Refusal to wear a mask creates what economists call a “negative externality.” We impose (externalize) some of the costs of our actions on non-consenting others. If I am contagious with the novel coronavirus, my refusal to wear a mask imposes costs on those around me.
A classic example of negative externalities is air pollution. And unmasked COVID-19 carriers do actually pollute the air as did 19th-century smokestacks: In both cases, costs are inflicted on non-consenting others. The economist’s blackboard solution is to tax polluters just enough to give them incentives to behave as they would if they were to take into account the welfare of all who breathe the air.

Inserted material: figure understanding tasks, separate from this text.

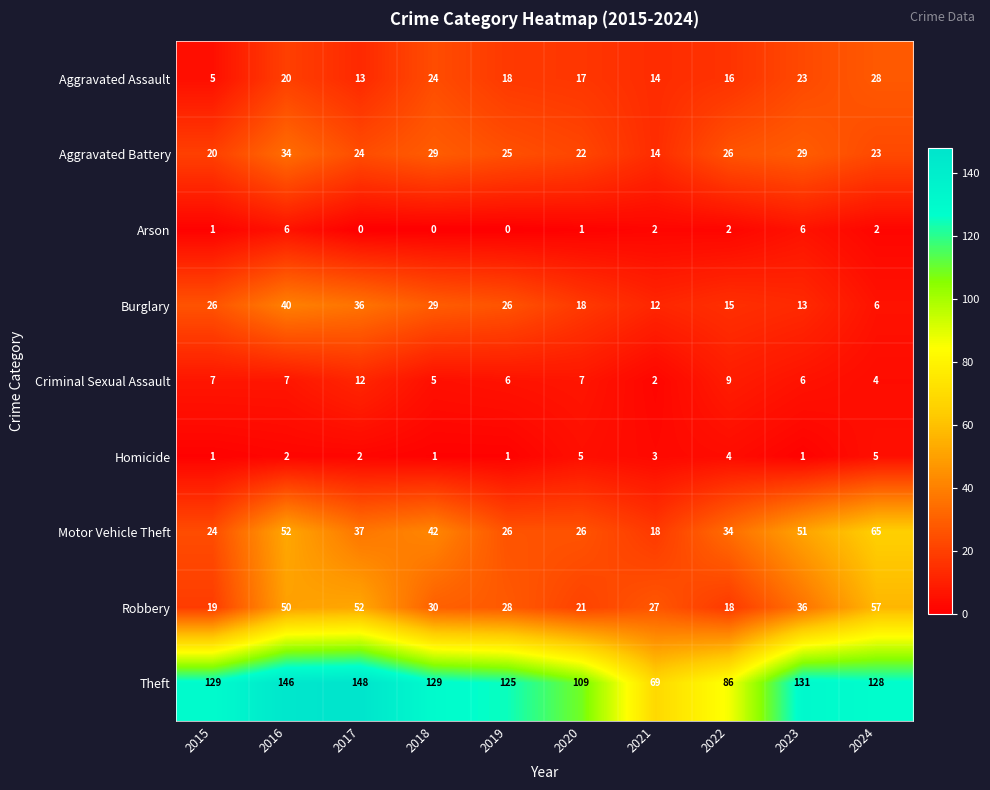

What is the difference between the maximum and minimum values in the Aggravated Battery series?

20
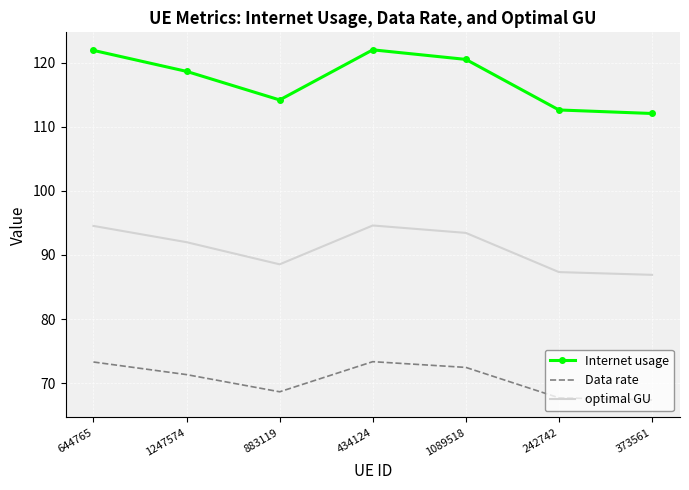

Rank the series by their average value, from lowest to highest.

Data rate, optimal GU, Internet usage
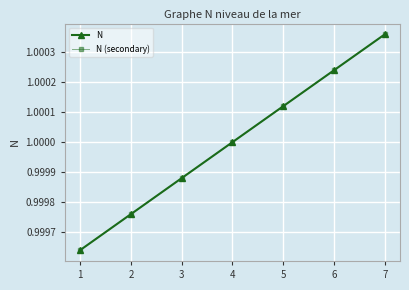

Does the chart have visible grid lines?

Yes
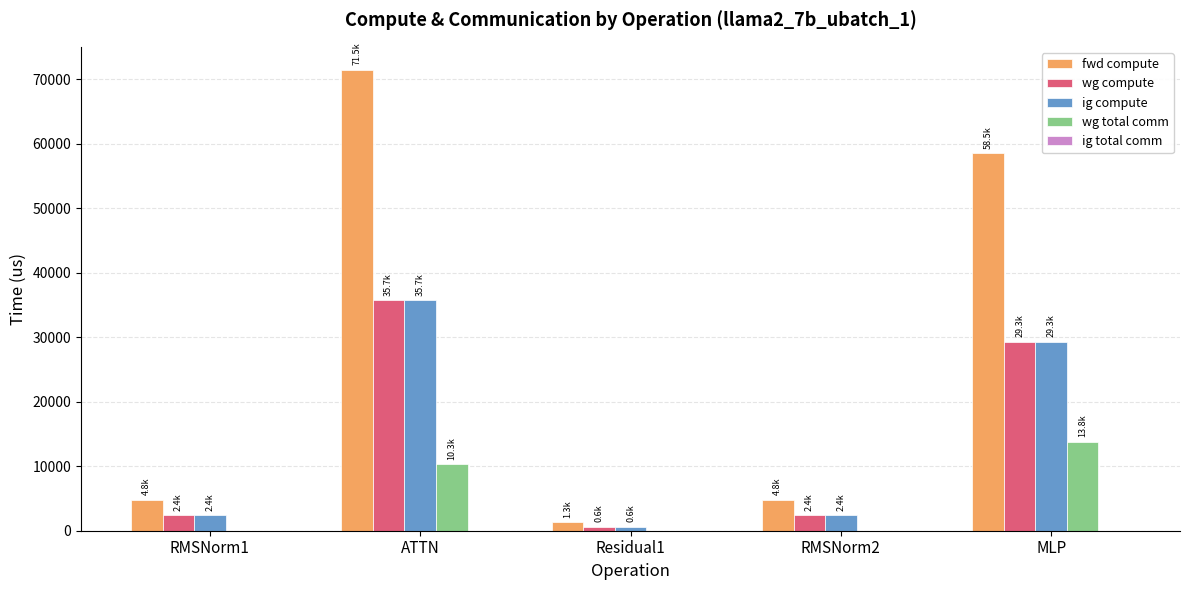

The ig compute series shows 2400.1 at RMSNorm1. True or false?

True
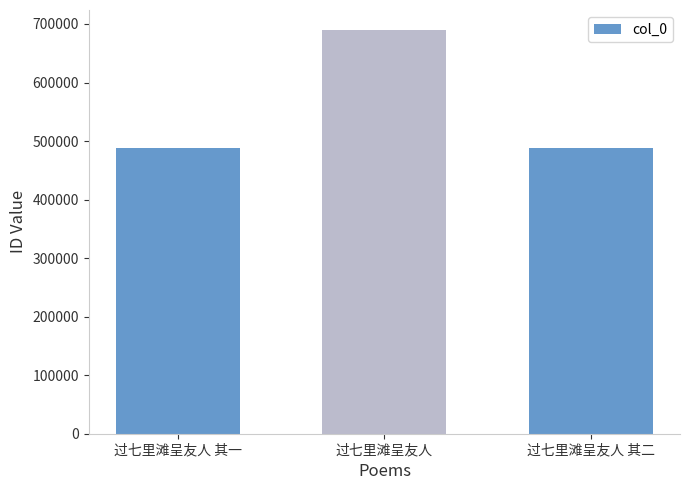

What is the maximum value shown in the chart?

689433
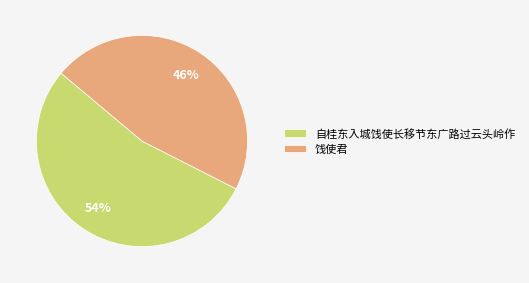

How many segments does this pie chart have?

2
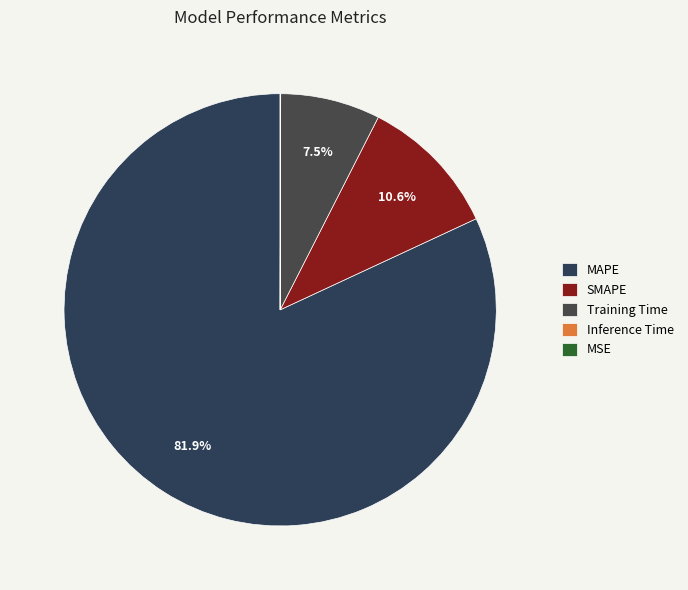

To the nearest percent, what is the difference between the largest and smallest slice percentages?

82%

While elegant and successful on the blackboard, however, this solution might well backfire in reality. That’s because the blackboard solution assumes that private actors are self-interested, yet it assumes that political actors are conversely concerned with only the public interest and not their own. Of course, experience teaches us that politicians are just as self-interested as are the rest of us — including polluters.
Politicians act in ways that win them votes, whether or not such actions truly promote the public welfare in reality.

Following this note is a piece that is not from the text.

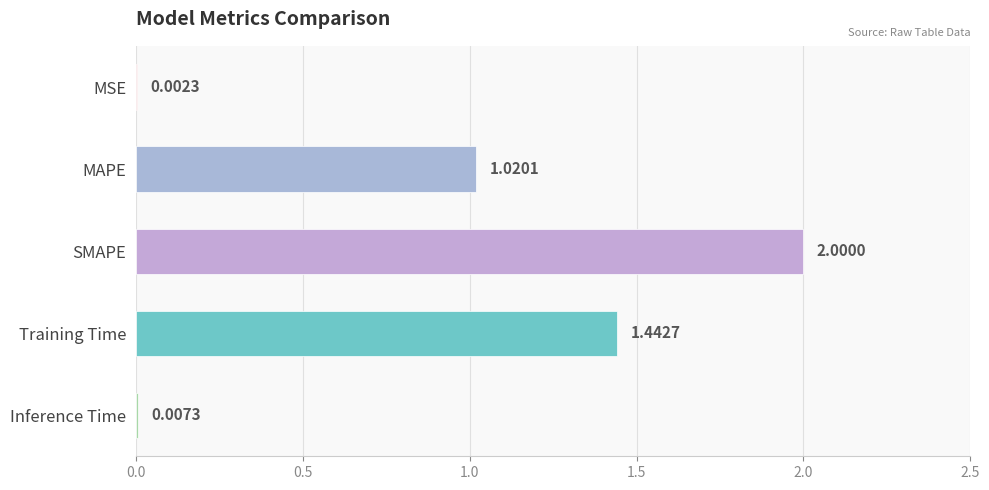

What is the sum of all values?

4.5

With actual pollution policy, taxes and regulations are not designed to reduce pollution to “optimal” levels. Instead, by imposing mandates that fall with disproportionate costliness on smaller firms when compared to larger firms, real-world environmental policy too often is used to shield large and politically influential firms from the competition of smaller rivals. This, ironically, results in net harm to society — a negative externality.
Economists who fail to account for political self-interest in their models of the “best” policy should not be surprised when the actual policy turns out to be a failure.
And so it is with the call to address the negative externality of virus contagion with a mask mandate. This mandate, like a tax on polluters, forces mask wearers to bear additional costs that hopefully capture the full social costs of their decision. In theory, that should discourage people from going maskless. Or so says the blackboard solution.
But as with actual pollution policy, we cannot assume that the political process will produce a mask mandate that resembles what economists might draw on the blackboard. First, we have to ask what the actual gains from the mandate are likely to be, just as we have to be realistic about just how much pollution an actual tax would discourage. With masks, the question is how mandates work when compared to the next best alternative. How many more people would use masks if they are mandated versus simply relying on strong social pressure and private sector no-mask, no-service rules? It might not be many.
Second, we must think through the costs. In the same way that empowering politicians to solve pollution does not automatically produce the black-and-white results on the economist’s chalkboard, mask mandates might also have unintended negative consequences. By creating more opportunities for encounters between law enforcement and the citizenry, mask mandates create yet one more way for authorities to harass the relatively powerless. We’ve already seen that mandates are disproportionately enforced against people and communities of color.
Especially in the current political environment, these costs are not to be taken lightly.
We all want to stop the spread of COVID, and mask wearing is key to achieving that goal. But, in contrast to mandates, the more decentralized and nuanced processes of social pressure and rules created by private owners do not carry with them the use of force and the potential for abuse that comes with a government-enforced requirement.
Avoiding mandates would also allow individuals and firms to experiment — and discover the best ways to provide the protection that they and their customers, friends, or families desire. With a disease that is significantly riskier for some than others, one-size-fits-all mask mandates do not necessarily fit us all.
Steven Horwitz is a senior affiliated scholar with the Mercatus Center at George Mason University and Distinguished Professor of Free Enterprise at Ball State University. Donald J. Boudreaux is a professor of economics at George Mason University and a senior fellow with the F.A. Hayek Program at GMU’s Mercatus Center."